Source data
== Segment start ==
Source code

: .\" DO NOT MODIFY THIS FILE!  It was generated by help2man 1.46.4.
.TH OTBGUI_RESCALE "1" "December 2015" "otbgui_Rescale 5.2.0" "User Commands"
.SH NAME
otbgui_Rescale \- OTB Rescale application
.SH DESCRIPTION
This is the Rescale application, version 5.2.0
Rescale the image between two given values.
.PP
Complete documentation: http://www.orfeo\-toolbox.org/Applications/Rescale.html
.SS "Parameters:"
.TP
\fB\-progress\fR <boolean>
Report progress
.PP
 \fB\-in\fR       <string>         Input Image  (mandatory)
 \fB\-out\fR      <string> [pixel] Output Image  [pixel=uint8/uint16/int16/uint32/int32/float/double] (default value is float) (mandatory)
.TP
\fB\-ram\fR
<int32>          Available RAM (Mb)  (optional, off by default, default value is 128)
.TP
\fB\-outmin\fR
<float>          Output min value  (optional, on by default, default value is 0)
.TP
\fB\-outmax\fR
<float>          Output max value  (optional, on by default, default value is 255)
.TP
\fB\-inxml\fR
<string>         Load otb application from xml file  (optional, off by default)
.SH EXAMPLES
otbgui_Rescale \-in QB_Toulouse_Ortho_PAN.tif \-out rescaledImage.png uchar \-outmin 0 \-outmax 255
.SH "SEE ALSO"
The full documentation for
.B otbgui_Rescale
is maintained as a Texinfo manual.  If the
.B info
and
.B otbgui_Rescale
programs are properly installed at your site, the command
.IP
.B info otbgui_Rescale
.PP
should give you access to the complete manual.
== Segment end ==
*Work order*. Repeat exactly the lines above, starting with the line that contains "otbgui_Rescale \-in QB_Toulouse_Ortho_PAN.tif" and ending with the last line, both included, and nothing else.

*Response area*.
otbgui_Rescale \-in QB_Toulouse_Ortho_PAN.tif \-out rescaledImage.png uchar \-outmin 0 \-outmax 255
.SH "SEE ALSO"
The full documentation for
.B otbgui_Rescale
is maintained as a Texinfo manual.  If the
.B info
and
.B otbgui_Rescale
programs are properly installed at your site, the command
.IP
.B info otbgui_Rescale
.PP
should give you access to the complete manual.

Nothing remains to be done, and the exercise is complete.